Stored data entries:
BEGIN
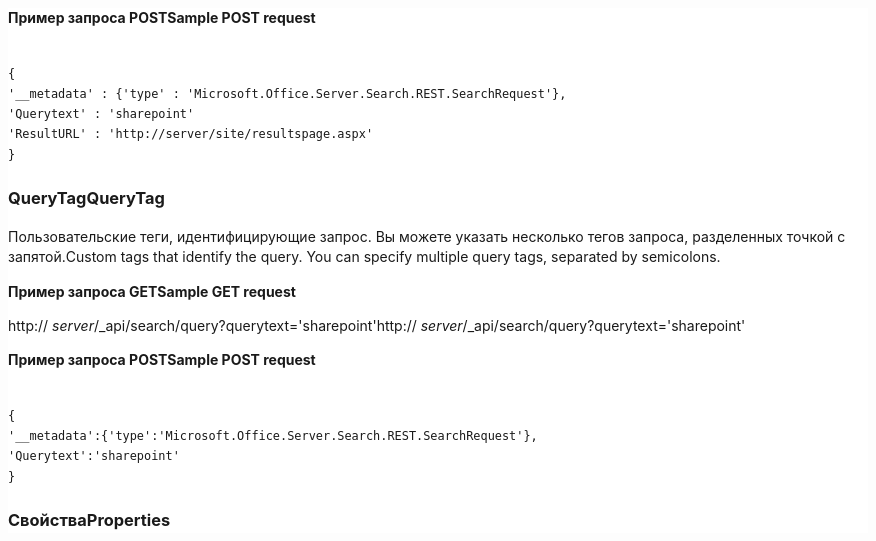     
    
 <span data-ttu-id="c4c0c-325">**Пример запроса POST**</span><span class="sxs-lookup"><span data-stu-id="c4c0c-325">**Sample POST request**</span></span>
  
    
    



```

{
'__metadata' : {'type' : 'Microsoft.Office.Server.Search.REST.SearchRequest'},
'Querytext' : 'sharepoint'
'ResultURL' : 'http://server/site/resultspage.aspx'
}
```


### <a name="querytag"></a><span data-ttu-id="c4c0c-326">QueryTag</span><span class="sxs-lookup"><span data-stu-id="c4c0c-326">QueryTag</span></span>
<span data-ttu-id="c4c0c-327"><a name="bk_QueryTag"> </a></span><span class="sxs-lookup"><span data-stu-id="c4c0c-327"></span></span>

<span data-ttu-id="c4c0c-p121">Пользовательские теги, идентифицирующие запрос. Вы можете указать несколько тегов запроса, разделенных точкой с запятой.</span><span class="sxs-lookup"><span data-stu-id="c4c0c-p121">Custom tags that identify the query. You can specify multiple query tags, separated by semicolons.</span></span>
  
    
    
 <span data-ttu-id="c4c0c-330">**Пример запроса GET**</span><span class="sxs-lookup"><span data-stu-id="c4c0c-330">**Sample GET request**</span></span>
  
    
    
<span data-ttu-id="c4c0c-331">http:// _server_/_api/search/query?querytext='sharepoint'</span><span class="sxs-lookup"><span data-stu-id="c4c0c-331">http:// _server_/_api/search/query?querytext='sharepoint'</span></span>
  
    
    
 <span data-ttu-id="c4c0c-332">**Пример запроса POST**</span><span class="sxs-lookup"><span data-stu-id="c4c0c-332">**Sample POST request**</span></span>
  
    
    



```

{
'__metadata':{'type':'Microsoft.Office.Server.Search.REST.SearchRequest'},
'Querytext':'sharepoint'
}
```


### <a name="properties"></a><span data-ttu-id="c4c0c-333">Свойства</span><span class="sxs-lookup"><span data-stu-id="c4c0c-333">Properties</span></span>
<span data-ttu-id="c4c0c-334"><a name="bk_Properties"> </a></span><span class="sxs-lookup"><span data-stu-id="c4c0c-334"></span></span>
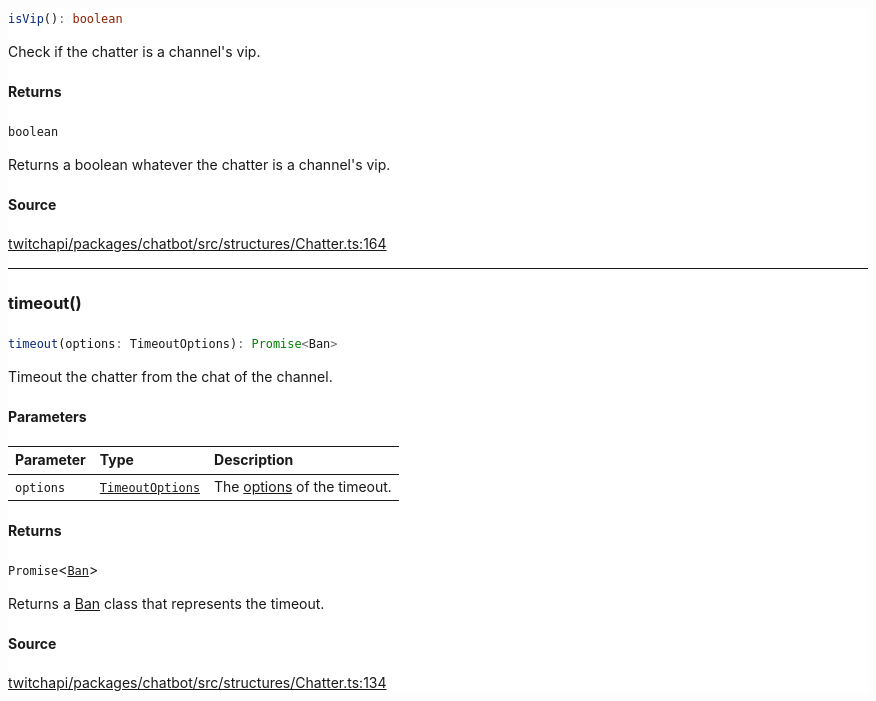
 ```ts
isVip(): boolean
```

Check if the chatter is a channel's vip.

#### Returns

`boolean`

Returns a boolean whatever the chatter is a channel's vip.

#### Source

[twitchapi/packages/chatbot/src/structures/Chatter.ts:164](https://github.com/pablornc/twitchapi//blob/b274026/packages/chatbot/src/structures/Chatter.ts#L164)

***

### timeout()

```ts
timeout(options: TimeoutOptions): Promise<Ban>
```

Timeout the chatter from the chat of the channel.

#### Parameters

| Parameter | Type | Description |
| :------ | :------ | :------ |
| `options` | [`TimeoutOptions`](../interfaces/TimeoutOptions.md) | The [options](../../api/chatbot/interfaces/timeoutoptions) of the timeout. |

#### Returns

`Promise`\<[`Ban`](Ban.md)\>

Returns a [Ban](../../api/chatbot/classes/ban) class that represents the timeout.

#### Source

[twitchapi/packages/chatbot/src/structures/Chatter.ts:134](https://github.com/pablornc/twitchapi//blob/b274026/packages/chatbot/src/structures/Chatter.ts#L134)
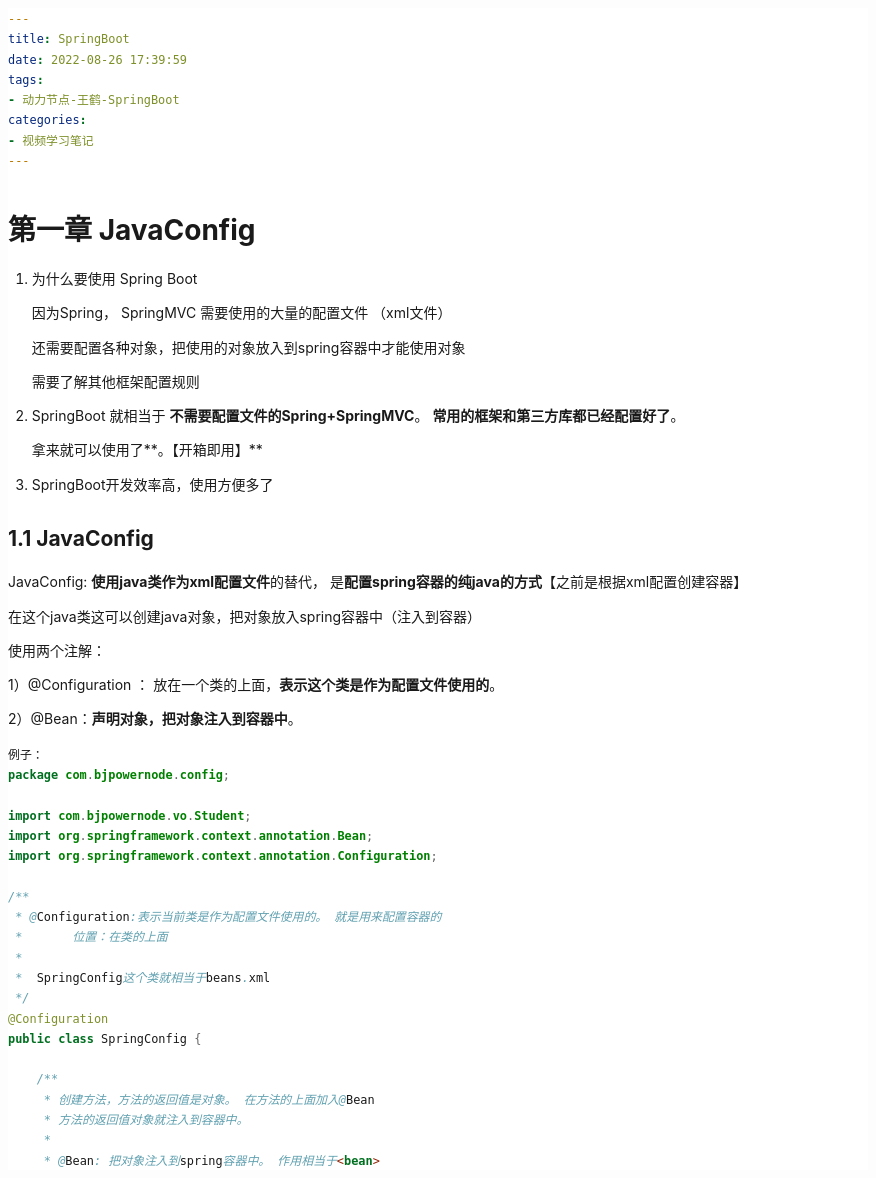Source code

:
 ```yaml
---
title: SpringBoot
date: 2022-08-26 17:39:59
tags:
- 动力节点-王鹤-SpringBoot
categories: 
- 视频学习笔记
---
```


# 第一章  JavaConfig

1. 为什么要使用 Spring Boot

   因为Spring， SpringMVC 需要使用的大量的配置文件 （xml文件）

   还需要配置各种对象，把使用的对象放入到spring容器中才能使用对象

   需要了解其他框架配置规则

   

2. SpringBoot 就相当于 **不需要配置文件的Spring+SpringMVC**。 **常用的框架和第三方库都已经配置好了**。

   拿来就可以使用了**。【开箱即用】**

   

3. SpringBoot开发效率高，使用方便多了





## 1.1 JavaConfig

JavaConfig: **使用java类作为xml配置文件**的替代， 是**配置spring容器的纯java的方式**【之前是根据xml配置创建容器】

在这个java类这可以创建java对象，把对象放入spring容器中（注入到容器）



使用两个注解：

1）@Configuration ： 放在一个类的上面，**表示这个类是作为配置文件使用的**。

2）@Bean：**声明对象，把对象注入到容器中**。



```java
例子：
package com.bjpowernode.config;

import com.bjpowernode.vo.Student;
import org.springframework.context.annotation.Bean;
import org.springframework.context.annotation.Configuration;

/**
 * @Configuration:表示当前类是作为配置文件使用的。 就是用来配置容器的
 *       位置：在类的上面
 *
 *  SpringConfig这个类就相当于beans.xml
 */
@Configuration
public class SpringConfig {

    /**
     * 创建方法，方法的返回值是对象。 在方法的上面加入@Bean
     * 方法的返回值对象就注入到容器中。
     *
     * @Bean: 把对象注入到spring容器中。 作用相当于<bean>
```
END
Your objective: Every line of the entries above that holds "Microsoft" should be copied out.

Your solution:
'__metadata' : {'type' : 'Microsoft.Office.Server.Search.REST.SearchRequest'},
'__metadata':{'type':'Microsoft.Office.Server.Search.REST.SearchRequest'},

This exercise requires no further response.